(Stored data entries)
* * * *

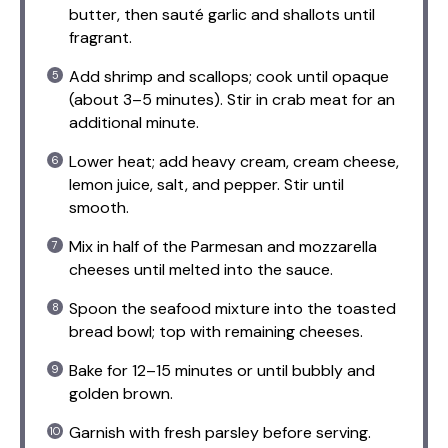
butter, then sauté garlic and shallots until
fragrant.
Add shrimp and scallops; cook until opaque
(about 3–5 minutes). Stir in crab meat for an
additional minute.
Lower heat; add heavy cream, cream cheese,
lemon juice, salt, and pepper. Stir until
smooth.
Mix in half of the Parmesan and mozzarella
cheeses until melted into the sauce.
Spoon the seafood mixture into the toasted
bread bowl; top with remaining cheeses.
Bake for 12–15 minutes or until bubbly and
golden brown.
Garnish with fresh parsley before serving.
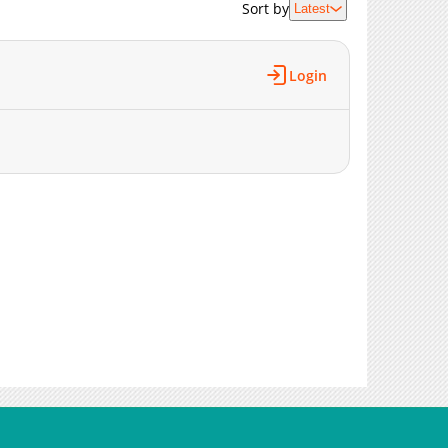
Sort by
Latest
Login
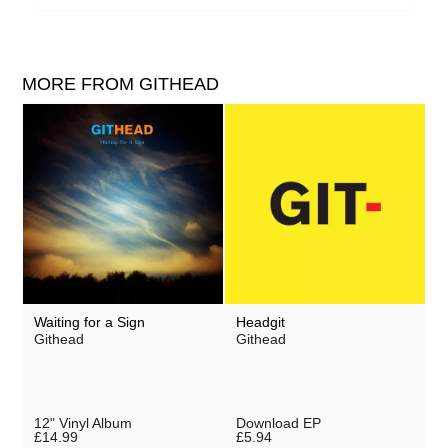
MORE FROM GITHEAD
Waiting for a Sign
Headgit
Githead
Githead
12" Vinyl Album
Download EP
£14.99
£5.94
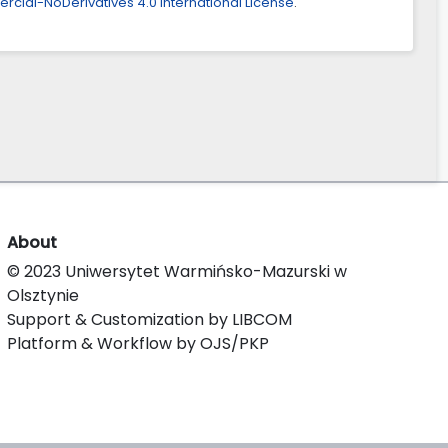
ial-NoDerivatives 4.0 International License
.
About
© 2023 Uniwersytet Warmińsko-Mazurski w
Olsztynie
Support & Customization by LIBCOM
Platform & Workflow by OJS/PKP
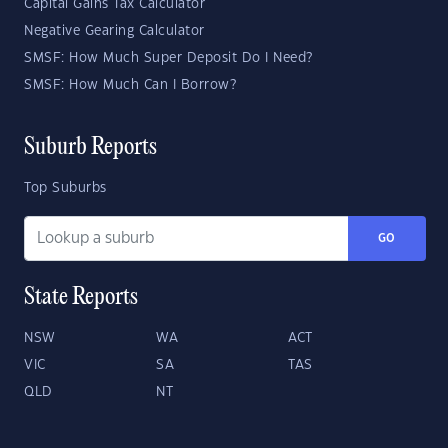
Capital Gains Tax Calculator
Negative Gearing Calculator
SMSF: How Much Super Deposit Do I Need?
SMSF: How Much Can I Borrow?
Suburb Reports
Top Suburbs
GO
State Reports
NSW
WA
ACT
VIC
SA
TAS
QLD
NT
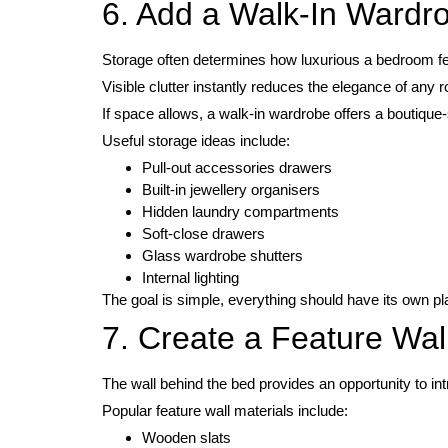
6. Add a Walk-In Wardr
Storage often determines how luxurious a bedroom fe
Visible clutter instantly reduces the elegance of any 
If space allows, a walk-in wardrobe offers a boutique-
Useful storage ideas include:
Pull-out accessories drawers
Built-in jewellery organisers
Hidden laundry compartments
Soft-close drawers
Glass wardrobe shutters
Internal lighting
The goal is simple, everything should have its own pl
7. Create a Feature Wal
The wall behind the bed provides an opportunity to i
Popular feature wall materials include:
Wooden slats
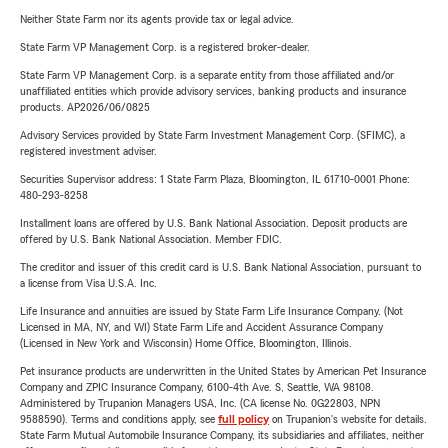
Neither State Farm nor its agents provide tax or legal advice.
State Farm VP Management Corp. is a registered broker-dealer.
State Farm VP Management Corp. is a separate entity from those affiliated and/or
unaffiliated entities which provide advisory services, banking products and insurance
products. AP2026/06/0825
Advisory Services provided by State Farm Investment Management Corp. (SFIMC), a
registered investment adviser.
Securities Supervisor address: 1 State Farm Plaza, Bloomington, IL 61710-0001 Phone:
480-293-8258
Installment loans are offered by U.S. Bank National Association. Deposit products are
offered by U.S. Bank National Association. Member FDIC.
The creditor and issuer of this credit card is U.S. Bank National Association, pursuant to
a license from Visa U.S.A. Inc.
Life Insurance and annuities are issued by State Farm Life Insurance Company. (Not
Licensed in MA, NY, and WI) State Farm Life and Accident Assurance Company
(Licensed in New York and Wisconsin) Home Office, Bloomington, Illinois.
Pet insurance products are underwritten in the United States by American Pet Insurance
Company and ZPIC Insurance Company, 6100-4th Ave. S, Seattle, WA 98108.
Administered by Trupanion Managers USA, Inc. (CA license No. 0G22803, NPN
9588590). Terms and conditions apply, see
full policy
on Trupanion's website for details.
State Farm Mutual Automobile Insurance Company, its subsidiaries and affiliates, neither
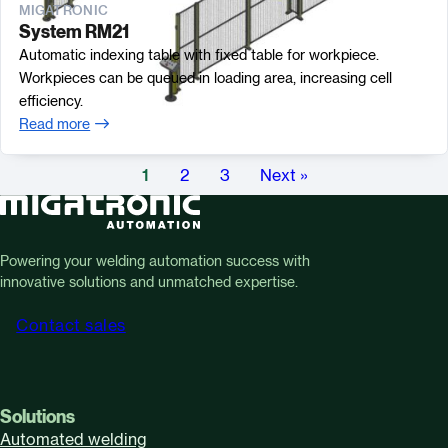
MIGATRONIC
System RM21
Automatic indexing table with fixed table for workpiece.
Workpieces can be queued in loading area, increasing cell
efficiency.
Read more
1
2
3
Next »
Powering your welding automation success with
innovative solutions and unmatched expertise.
Contact sales
Solutions
Automated welding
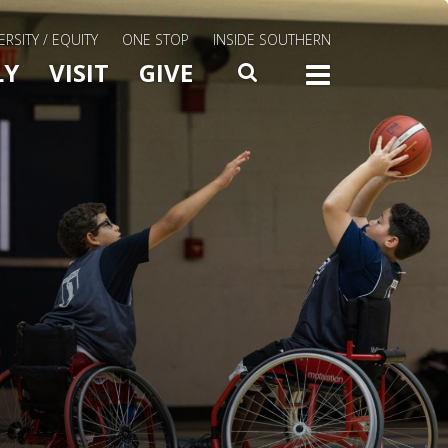
ERSITY / EQUITY
ONE STOP
INSIDE SOUTHERN
Menu Slide Toggle
LY
VISIT
GIVE
SEARCH
TOGG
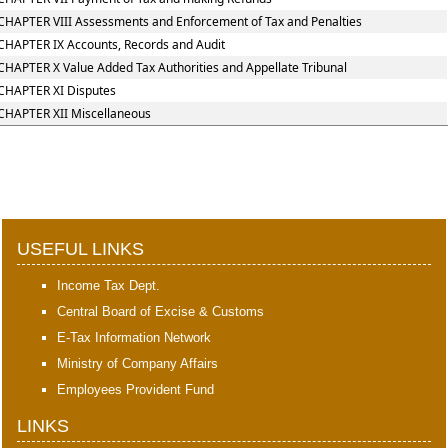
CHAPTER VIII Assessments and Enforcement of Tax and Penalties
CHAPTER IX Accounts, Records and Audit
CHAPTER X Value Added Tax Authorities and Appellate Tribunal
CHAPTER XI Disputes
CHAPTER XII Miscellaneous
397727
Times Visited
USEFUL LINKS
Income Tax Dept.
Central Board of Excise & Customs
E-Tax Information Network
Ministry of Company Affairs
Employees Provident Fund
LINKS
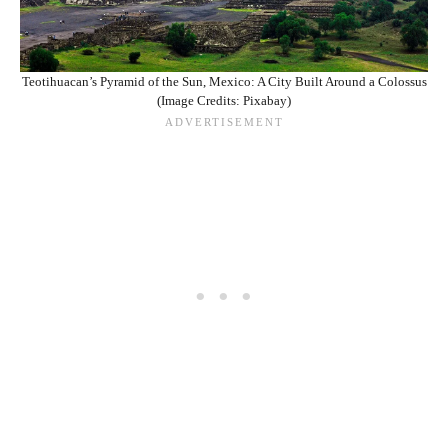
Teotihuacan’s Pyramid of the Sun, Mexico: A City Built Around a Colossus
(Image Credits: Pixabay)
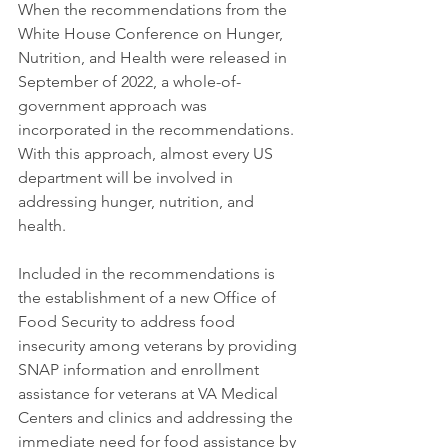
When the recommendations from the 
White House Conference on Hunger, 
Nutrition, and Health were released in 
September of 2022, a whole-of-
government approach was 
incorporated in the recommendations. 
With this approach, almost every US 
department will be involved in 
addressing hunger, nutrition, and 
health.
Included in the recommendations is 
the establishment of a new Office of 
Food Security to address food 
insecurity among veterans by providing 
SNAP information and enrollment 
assistance for veterans at VA Medical 
Centers and clinics and addressing the 
immediate need for food assistance by 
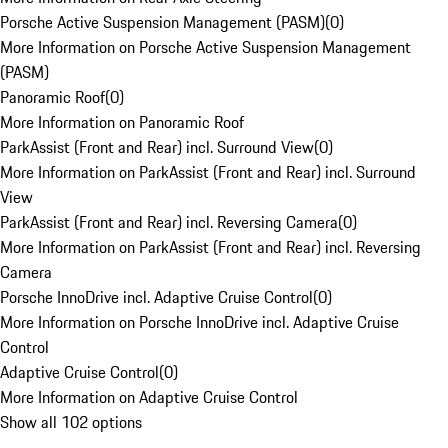
Porsche Active Suspension Management (PASM)
(
0
)
More Information on Porsche Active Suspension Management
(PASM)
Panoramic Roof
(
0
)
More Information on Panoramic Roof
ParkAssist (Front and Rear) incl. Surround View
(
0
)
More Information on ParkAssist (Front and Rear) incl. Surround
View
ParkAssist (Front and Rear) incl. Reversing Camera
(
0
)
More Information on ParkAssist (Front and Rear) incl. Reversing
Camera
Porsche InnoDrive incl. Adaptive Cruise Control
(
0
)
More Information on Porsche InnoDrive incl. Adaptive Cruise
Control
Adaptive Cruise Control
(
0
)
More Information on Adaptive Cruise Control
Show all 102 options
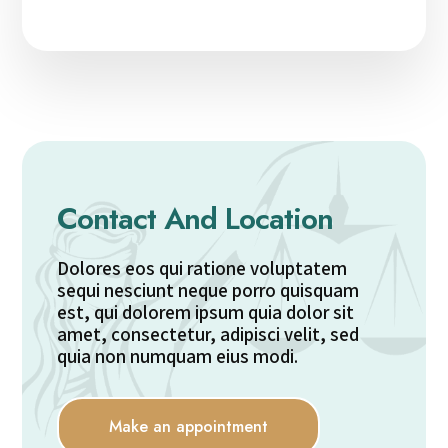
Contact And Location
Dolores eos qui ratione voluptatem
sequi nesciunt neque porro quisquam
est, qui dolorem ipsum quia dolor sit
amet, consectetur, adipisci velit, sed
quia non numquam eius modi.
Make an appointment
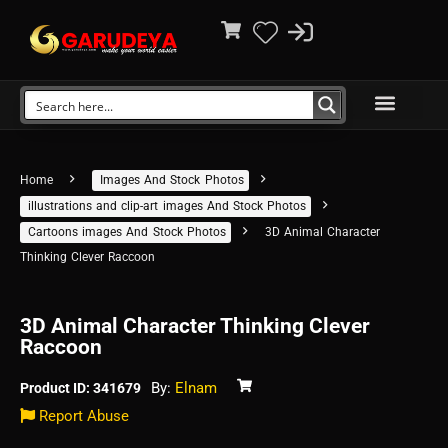
Home
Images And Stock Photos
illustrations and clip-art images And Stock Photos
Cartoons images And Stock Photos
3D Animal Character
Thinking Clever Raccoon
3D Animal Character Thinking Clever
Raccoon
By:
Elnam
Product ID: 341679
Report Abuse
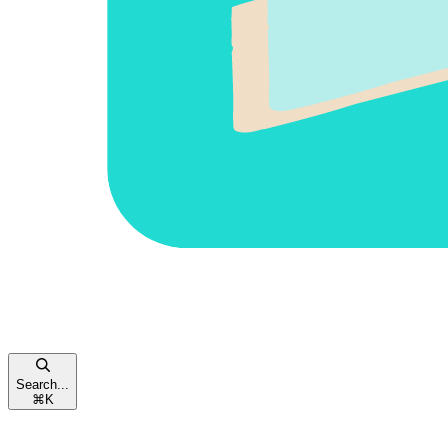
Search...
⌘
K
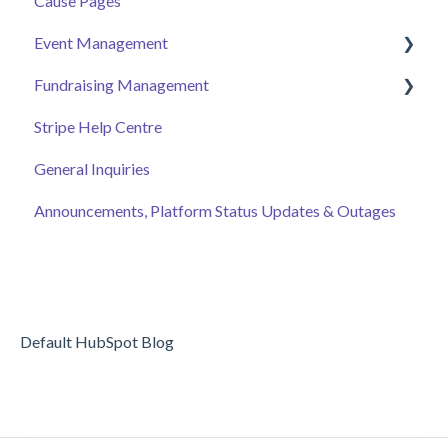
Cause Pages
Getting Started
Event Management
Employee Engagement
Fundraising Management
Managing Your Hub
Event Page
Stripe Help Centre
Ticket Sales
Campaigns
General Inquiries
Online Auction Management
Donor and Donation Management
Announcements, Platform Status Updates & Outages
Merchandise Sales
Peer to Peer Fundraising
Sponsorship
Crowdfunding
Discount Codes
Records
Default HubSpot Blog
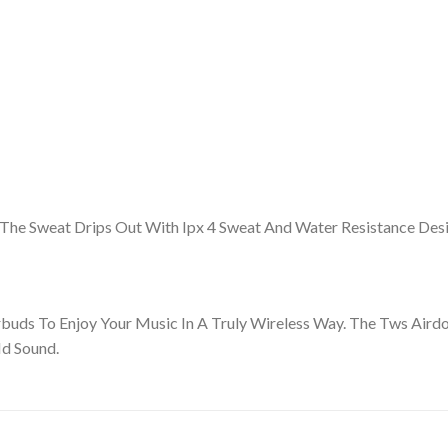
The Sweat Drips Out With Ipx 4 Sweat And Water Resistance Desi
rbuds To Enjoy Your Music In A Truly Wireless Way. The Tws A
Hd Sound.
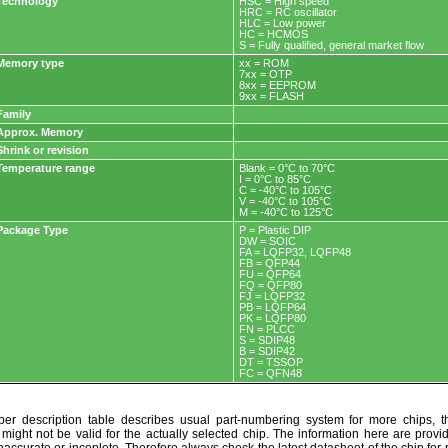
Technology
HSC = High speed
HRC = RC oscillator
HLC = Low power
HC = HCMOS
S = Fully qualified, general market flow
Memory type
xx = ROM
7xx = OTP
8xx = EEPROM
9xx = FLASH
Family
Approx. Memory
Shrink or revision
Temperature range
Blank = 0°C to 70°C
I = 0°C to 85°C
C = -40°C to 105°C
V = -40°C to 105°C
M = -40°C to 125°C
Package Type
P = Plastic DIP
DW = SOIC
FA = LQFP32, LQFP48
FB = QFP44
FU = QFP64
FQ = QFP80
FJ = LQFP32
PB = LQFP64
PK = LQFP80
FN = PLCC
S = SDIP48
B = SDIP42
DT = TSSOP
FC = QFN48
r description table describes usual part-numbering system for more chips, th
t might not be valid for the actually selected chip. The information here are provi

* * * *

— Problem to work on —
Print exactly the lines running from the start of the entries above to the line with "Installment loans are", both included; leave out any pictures.

— Expected answer —
butter, then sauté garlic and shallots until
fragrant.
Add shrimp and scallops; cook until opaque
(about 3–5 minutes). Stir in crab meat for an
additional minute.
Lower heat; add heavy cream, cream cheese,
lemon juice, salt, and pepper. Stir until
smooth.
Mix in half of the Parmesan and mozzarella
cheeses until melted into the sauce.
Spoon the seafood mixture into the toasted
bread bowl; top with remaining cheeses.
Bake for 12–15 minutes or until bubbly and
golden brown.
Garnish with fresh parsley before serving.
Sort by
Latest
Login
MORE FROM GITHEAD
Waiting for a Sign
Headgit
Githead
Githead
12" Vinyl Album
Download EP
£14.99
£5.94
ial-NoDerivatives 4.0 International License
.
About
© 2023 Uniwersytet Warmińsko-Mazurski w
Olsztynie
Support & Customization by LIBCOM
Platform & Workflow by OJS/PKP
Capital Gains Tax Calculator
Negative Gearing Calculator
SMSF: How Much Super Deposit Do I Need?
SMSF: How Much Can I Borrow?
Suburb Reports
Top Suburbs
GO
State Reports
NSW
WA
ACT
VIC
SA
TAS
QLD
NT
6. Add a Walk-In Wardr
Storage often determines how luxurious a bedroom fe
Visible clutter instantly reduces the elegance of any 
If space allows, a walk-in wardrobe offers a boutique-
Useful storage ideas include:
Pull-out accessories drawers
Built-in jewellery organisers
Hidden laundry compartments
Soft-close drawers
Glass wardrobe shutters
Internal lighting
The goal is simple, everything should have its own pl
7. Create a Feature Wal
The wall behind the bed provides an opportunity to i
Popular feature wall materials include:
Wooden slats
Neither State Farm nor its agents provide tax or legal advice.
State Farm VP Management Corp. is a registered broker-dealer.
State Farm VP Management Corp. is a separate entity from those affiliated and/or
unaffiliated entities which provide advisory services, banking products and insurance
products. AP2026/06/0825
Advisory Services provided by State Farm Investment Management Corp. (SFIMC), a
registered investment adviser.
Securities Supervisor address: 1 State Farm Plaza, Bloomington, IL 61710-0001 Phone:
480-293-8258
Installment loans are offered by U.S. Bank National Association. Deposit products are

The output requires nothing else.